OK, so the photo is from Diadema, just outside São Paulo city centre, but it gives an indication of what a bus stop looks like here. It’s just a marker for where the bus will stop.
There is no information on which buses go past this stop, or where they go, or how frequently they run. Just a marker that says ‘this is a bus stop’.
I’m used to the spider map system in London, which is just great. You can get onto a bus you are not familiar with and know exactly where it will go because the stylised maps depict the entire route of the bus. People in London still complain that the spider maps for buses don’t integrate well enough into the tube and rail maps, but at least there is an excellent mapping system for every bus that runs through London.
I spoke to someone about this a few days ago, another foreigner who has made São Paulo his home, though he has been here since the 1980s. He said that it’s because only poor people use the buses and they will mostly know which bus they are taking so have no need for maps, and if they wanted to complain then they have less of a voice and less knowledge of how to organise an effective campaign to improve matters.

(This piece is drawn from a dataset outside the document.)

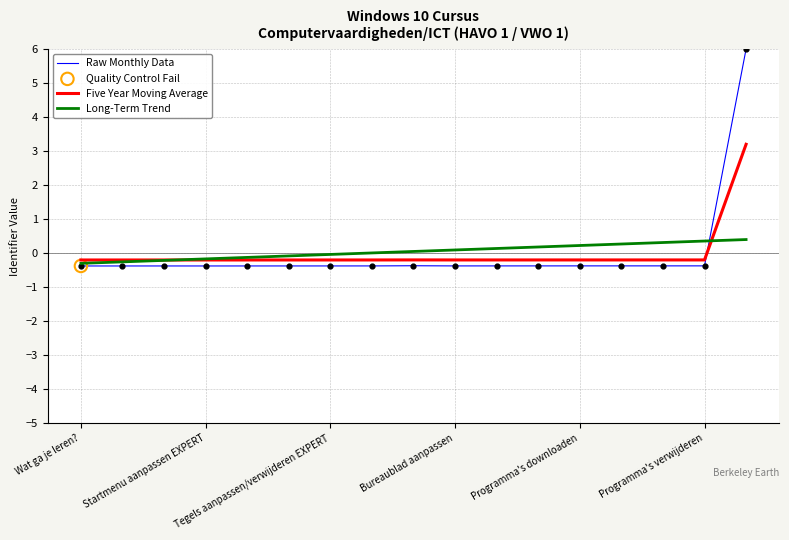

Which series has the widest spread of values?

Raw Monthly Data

Well here in Brazil, I’m supposed to be one of the class A – the elite members of society – and yet I use the bus almost every day. I would really appreciate some way of knowing where the bus goes. It’s fine for me to go from home to a central point like Paulista Avenue, but the moment I want to figure out how to get to somewhere new, like Brooklin, I have no way of planning a route or checking where buses go. I just have to aim north, south, east, west on a bus I don’t know and hope for the best.
Surely it’s time to give the people of São Paulo some more information on the 1,000 or so bus routes here, and secondly, wouldn’t it encourage some more of the middle classes to use the bus if they knew where it was going?